The road to net zero can start at the wellhead, where technological advances are enabling a shift to natural gas for fueling hydraulic fracturing equipment—and cutting CO2 emissions.
“Today, most frac pumps run on diesel. It’s kind of the standard, but has a lot of CO2 intensity,” Kurt Harpold, strategic business manager for Halliburton Co., told Hart Energy. “So, one of the ways you can mitigate that or try to reduce your emissions is to burn more natural gas. So, you can burn more natural gas in a dual-fuel application where you’re blending natural gas with diesel.”
Halliburton has these capabilities with its Tier 4 dual-fuel systems. The system costs more, but offers an emissions profile 35% less than dual fuel Tier 2 fuel systems. The dual-fuel systems pair easily with the company’s Q10 X Fracture Pump, a positive displacement pump that takes slow pressure water and creates high pressure water needed to fracture rock, he said.
Another way to reduce emissions is to “burn more natural gas in an electric application where you use natural gas to generate electricity for either turbines or gas [reciprocating] engines,” Harpold said.

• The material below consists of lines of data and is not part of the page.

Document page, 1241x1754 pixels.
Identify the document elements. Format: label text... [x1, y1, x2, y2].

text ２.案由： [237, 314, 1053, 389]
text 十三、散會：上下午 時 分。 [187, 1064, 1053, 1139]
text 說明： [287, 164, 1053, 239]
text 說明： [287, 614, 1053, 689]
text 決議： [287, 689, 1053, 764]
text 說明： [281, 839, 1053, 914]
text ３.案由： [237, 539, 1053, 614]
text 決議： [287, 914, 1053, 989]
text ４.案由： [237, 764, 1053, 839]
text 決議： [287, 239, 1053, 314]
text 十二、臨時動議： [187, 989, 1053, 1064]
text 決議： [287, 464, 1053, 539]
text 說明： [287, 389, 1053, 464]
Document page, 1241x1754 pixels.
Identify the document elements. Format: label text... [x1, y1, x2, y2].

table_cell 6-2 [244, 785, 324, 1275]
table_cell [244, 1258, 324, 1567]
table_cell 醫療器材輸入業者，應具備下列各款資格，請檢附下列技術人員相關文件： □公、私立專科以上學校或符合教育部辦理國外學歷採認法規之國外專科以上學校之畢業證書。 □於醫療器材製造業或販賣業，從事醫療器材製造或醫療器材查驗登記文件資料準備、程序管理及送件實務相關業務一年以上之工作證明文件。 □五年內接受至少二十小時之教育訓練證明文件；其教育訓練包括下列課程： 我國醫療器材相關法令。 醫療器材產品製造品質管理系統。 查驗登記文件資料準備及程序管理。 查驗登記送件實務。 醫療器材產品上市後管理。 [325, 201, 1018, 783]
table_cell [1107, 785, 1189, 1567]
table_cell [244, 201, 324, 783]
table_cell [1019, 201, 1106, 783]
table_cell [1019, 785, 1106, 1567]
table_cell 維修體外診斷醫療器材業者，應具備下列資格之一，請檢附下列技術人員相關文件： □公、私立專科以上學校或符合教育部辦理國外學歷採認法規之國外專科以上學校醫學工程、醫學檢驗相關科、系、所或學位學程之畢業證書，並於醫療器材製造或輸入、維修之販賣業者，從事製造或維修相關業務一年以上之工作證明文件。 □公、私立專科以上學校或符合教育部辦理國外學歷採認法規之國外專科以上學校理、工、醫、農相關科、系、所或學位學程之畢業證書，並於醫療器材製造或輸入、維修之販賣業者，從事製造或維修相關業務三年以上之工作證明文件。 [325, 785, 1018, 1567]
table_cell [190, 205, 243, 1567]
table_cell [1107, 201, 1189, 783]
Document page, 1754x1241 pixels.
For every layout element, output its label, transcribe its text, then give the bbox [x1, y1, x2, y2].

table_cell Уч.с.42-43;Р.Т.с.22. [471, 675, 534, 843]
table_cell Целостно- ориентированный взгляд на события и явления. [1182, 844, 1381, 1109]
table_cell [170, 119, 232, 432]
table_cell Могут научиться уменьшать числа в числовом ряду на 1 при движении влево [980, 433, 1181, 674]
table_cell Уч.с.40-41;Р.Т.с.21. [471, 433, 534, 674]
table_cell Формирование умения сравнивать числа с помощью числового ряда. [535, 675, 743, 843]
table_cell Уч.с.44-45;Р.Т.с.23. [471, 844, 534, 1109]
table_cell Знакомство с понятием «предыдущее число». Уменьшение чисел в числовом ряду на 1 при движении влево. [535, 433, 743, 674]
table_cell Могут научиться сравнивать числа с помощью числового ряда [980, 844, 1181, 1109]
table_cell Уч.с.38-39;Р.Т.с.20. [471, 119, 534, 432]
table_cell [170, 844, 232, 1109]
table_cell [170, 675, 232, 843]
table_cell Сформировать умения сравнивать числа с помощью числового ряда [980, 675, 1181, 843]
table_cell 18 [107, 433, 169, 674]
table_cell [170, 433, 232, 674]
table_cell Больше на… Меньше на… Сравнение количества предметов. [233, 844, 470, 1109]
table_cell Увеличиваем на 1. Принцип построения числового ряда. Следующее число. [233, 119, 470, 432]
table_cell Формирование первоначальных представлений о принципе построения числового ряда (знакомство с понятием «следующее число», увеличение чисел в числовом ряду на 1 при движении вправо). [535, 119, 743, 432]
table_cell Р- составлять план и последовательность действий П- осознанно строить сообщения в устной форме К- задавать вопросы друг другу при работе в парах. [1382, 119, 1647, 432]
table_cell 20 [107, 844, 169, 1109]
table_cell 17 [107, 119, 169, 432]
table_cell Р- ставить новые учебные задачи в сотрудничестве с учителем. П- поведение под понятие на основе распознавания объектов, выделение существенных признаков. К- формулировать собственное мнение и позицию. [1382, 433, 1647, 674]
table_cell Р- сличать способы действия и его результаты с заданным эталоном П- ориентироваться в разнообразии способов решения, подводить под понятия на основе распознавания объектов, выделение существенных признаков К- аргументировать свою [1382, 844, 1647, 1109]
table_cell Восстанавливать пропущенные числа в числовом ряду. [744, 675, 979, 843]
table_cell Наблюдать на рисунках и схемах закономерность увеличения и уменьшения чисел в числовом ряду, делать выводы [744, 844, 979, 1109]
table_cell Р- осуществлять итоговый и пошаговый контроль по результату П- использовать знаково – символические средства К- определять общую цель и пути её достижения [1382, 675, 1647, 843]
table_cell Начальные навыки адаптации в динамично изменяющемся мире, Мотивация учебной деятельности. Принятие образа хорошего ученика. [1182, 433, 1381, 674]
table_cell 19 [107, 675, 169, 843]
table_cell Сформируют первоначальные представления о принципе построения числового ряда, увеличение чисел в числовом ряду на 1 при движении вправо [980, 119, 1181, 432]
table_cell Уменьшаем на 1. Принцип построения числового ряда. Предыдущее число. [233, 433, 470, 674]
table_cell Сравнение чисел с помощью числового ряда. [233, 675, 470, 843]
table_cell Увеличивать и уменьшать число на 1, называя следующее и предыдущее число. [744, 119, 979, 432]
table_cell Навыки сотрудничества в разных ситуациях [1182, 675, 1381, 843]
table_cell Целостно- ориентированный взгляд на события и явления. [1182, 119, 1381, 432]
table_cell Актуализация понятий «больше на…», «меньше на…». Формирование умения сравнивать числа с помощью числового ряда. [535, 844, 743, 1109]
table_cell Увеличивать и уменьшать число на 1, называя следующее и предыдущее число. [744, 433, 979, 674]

Halliburton’s Zeus electric fracturing system allows pumping at higher rates while also lowering emissions profiles of the wellsite. The power-agnostic Zeus system offers a frac pump with no need for a diesel engine or transmission, allowing it to be more efficient on location, Christopher Atchley, product manager for Halliburton told Hart Energy.
“The difference between what you see in a Zeus pump and what you have with the diesel pump, is that your diesel pump is going to be about 2,000 hydraulic horsepower, where the Zeus pump is 5,000 hydraulic horsepower,” he said. “We can actually operate [Zeus] at 5,000 hydraulic horsepower, which we feel gives us an advantage in the market. It’s more advanced than what we see with some of our competition.”
The Zeus pump comes paired with Halliburton’s newly designed large-bore, dual-manifold trailer that can deliver up to 230 bbl/min. Since it does not require diesel for fuel, its footprint is also 34% less than that of conventional frac fleets and is easier to maintain because there is no chance of a leak.
“When you think about what operators really want, the old adage is, ‘cheaper, better, faster, pick two,’ right? It’s hard to have all three. Well, with our electric solution, operators want to lower the cost, they want greater performance and they want lower emissions. And electric is the answer,” Harpold said.
‘E’ is for economics
Another cheaper, better, faster solution for hydraulic fracturing comes from Texas-based Catalyst Energy Services.
“One thing I do say about ESG in general is that it’s missing an ‘E’. And the first ‘E’ needs to be economics,” Seth Moore, Catalyst Energy Services co-founder, COO and executive vice president, told Hart Energy. “People want an economic solution. They care about ESG, they’ve told the world that they care about ESG and this industry cares about ESG. But when you make the first ‘E’ economics and you’re talking up to $18 million a year in savings, who wouldn’t do that? Why would you not want to have this ESG solution that also produces real value for the system?”
Catalyst Energy Services’ VortexPrime is designed to provide both. It is a compact, military-grade, natural gas-powered direct drive turbine. Each unit is easily transportable, self-contained and has its own turbine, drive train and pump. The fleet only requires six to eight pumps as opposed to a traditional frac fleet that might need 20 pumps.
Since VortexPrime requires no outside power source and has its own frac control software, the unit is able to go to location, rig in to the well via a manifold system, rig in water and fluid from the blender, and rig in fuel. From there, the team runs a cable to the data van and completes the job.
“We frac by wire, kind of to steal the phrase ‘fly by wire’ from the air aviation industry,” Moore said. “Everything we do is sensor controlled…you're dealing with this pretty impressive mechanical device, but it’s all controlled electronically.”
The fleet’s control system was automated with operators in mind, Moore said. It has safety systems engineered into the technology to ensure that the system will not crash, including “pressure limiters, rate limiters, kick-outs and numerous vibration sensors.”
While VortexPrime’s invention was spurred by Catalyst Energy Services’ desire to shrink some of the technology used for fracking, it also came with the added benefit of reduced emissions. The fleet is in the 95th percentile of waste stream reduction, and Moore estimates that there is a 40% reduction in CO2 emissions when compared to a Tier 4 system. In a recent project, the fleet was able to save 658 metric tons of CO2 emissions.
“If you could look at all the things you would want out of a frac unit or a frac fleet, VortexPrime checks all the boxes,” said Moore.
Both Halliburton and Catalyst Energy Services have fully deployed their fracking technologies with the intent of bringing net zero goals within reach.
“I think that we’ll continue to see that grow and we’re to a point now where it’s not just a cartoon in some LinkedIn post,” Atchley said. “We’re doing this on location every day.”